• _Given data_:
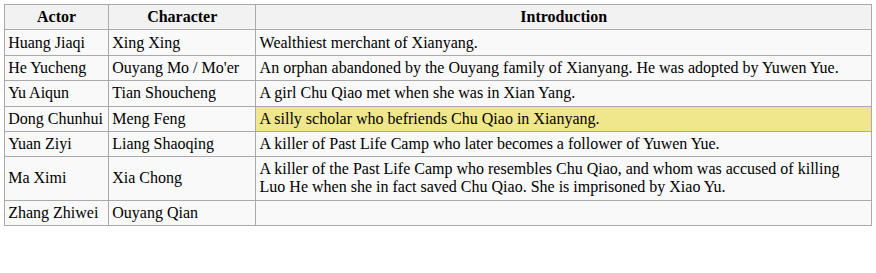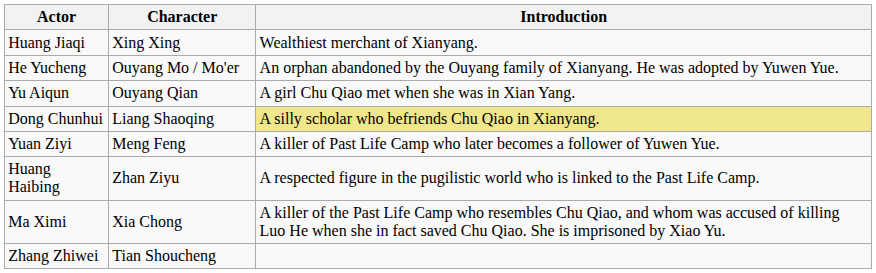Yu Aiqun | Character: Tian Shoucheng -> Ouyang Qian
Dong Chunhui | Character: Meng Feng -> Liang Shaoqing
Yuan Ziyi | Character: Liang Shaoqing -> Meng Feng
+ row: Huang Haibing | Zhan Ziyu | A respected figure in the pugilistic world who is linked to the Past Life Camp.
Zhang Zhiwei | Character: Ouyang Qian -> Tian Shoucheng
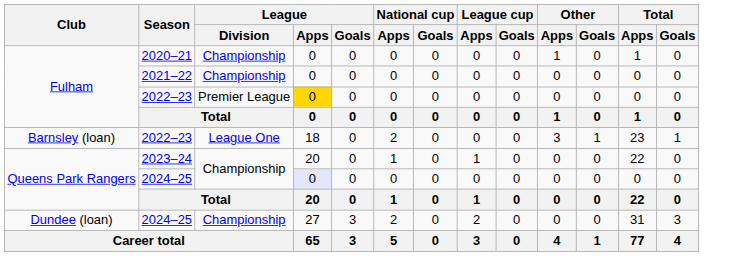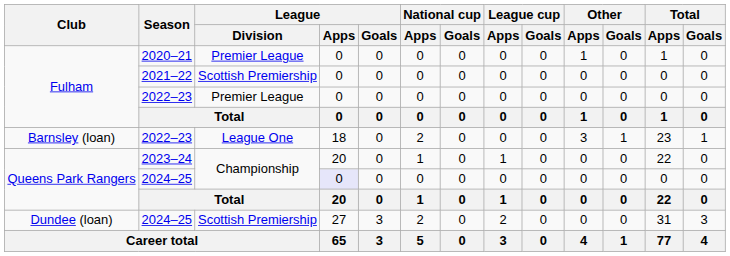2020–21 | League / Division: Championship -> Premier League
2021–22 | League / Division: Championship -> Scottish Premiership
Fulham / 2022–23 | League / Apps: gold background -> no background
Dundee (loan) / 2024–25 | League / Division: Championship -> Scottish Premiership
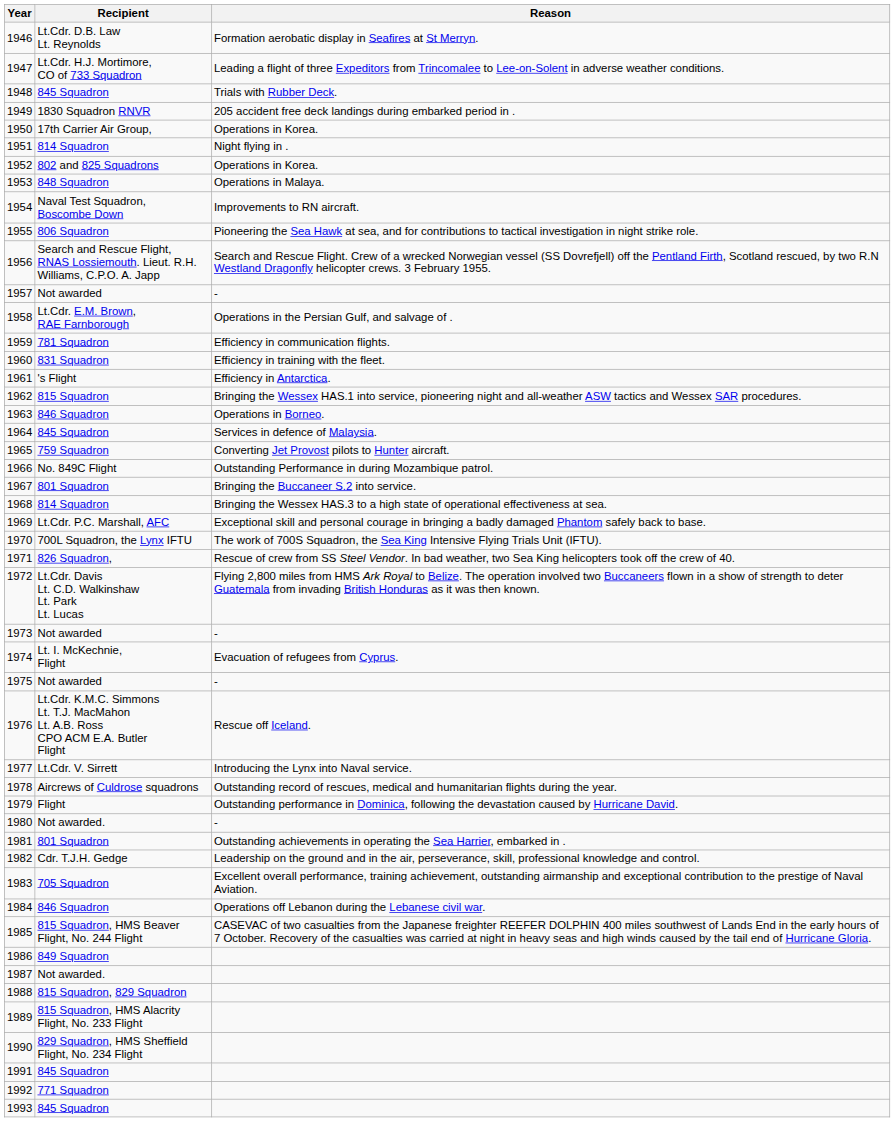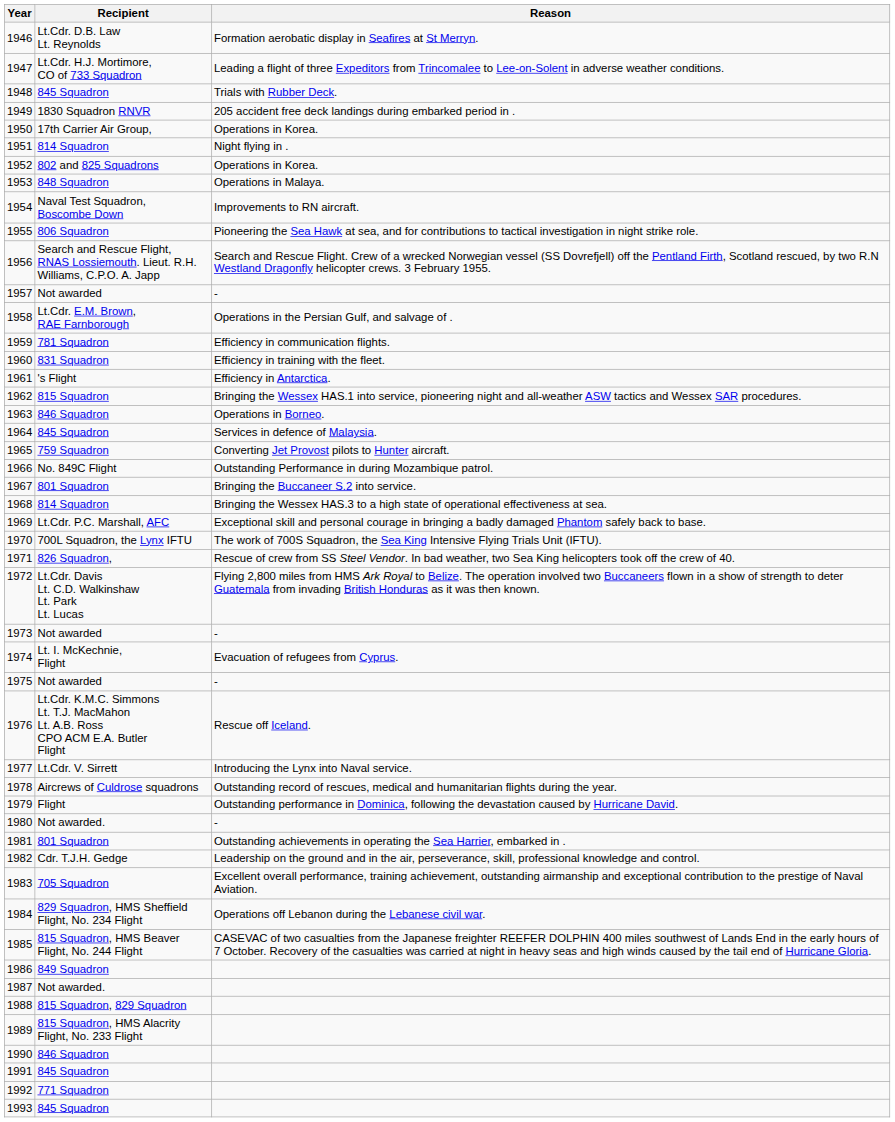1984 | Recipient: 846 Squadron -> 829 Squadron, HMS Sheffield Flight, No. 234 Flight
1990 | Recipient: 829 Squadron, HMS Sheffield Flight, No. 234 Flight -> 846 Squadron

• _Instructions for the task_:
Please rewrite the difference lines from all the entries above as one numbered list, skipping blank lines and leaving the pictures out.

• _Task answer_:
1. Yu Aiqun | Character: Tian Shoucheng -> Ouyang Qian
2. Dong Chunhui | Character: Meng Feng -> Liang Shaoqing
3. Yuan Ziyi | Character: Liang Shaoqing -> Meng Feng
4. + row: Huang Haibing | Zhan Ziyu | A respected figure in the pugilistic world who is linked to the Past Life Camp.
5. Zhang Zhiwei | Character: Ouyang Qian -> Tian Shoucheng
6. 2020–21 | League / Division: Championship -> Premier League
7. 2021–22 | League / Division: Championship -> Scottish Premiership
8. Fulham / 2022–23 | League / Apps: gold background -> no background
9. Dundee (loan) / 2024–25 | League / Division: Championship -> Scottish Premiership
10. 1984 | Recipient: 846 Squadron -> 829 Squadron, HMS Sheffield Flight, No. 234 Flight
11. 1990 | Recipient: 829 Squadron, HMS Sheffield Flight, No. 234 Flight -> 846 Squadron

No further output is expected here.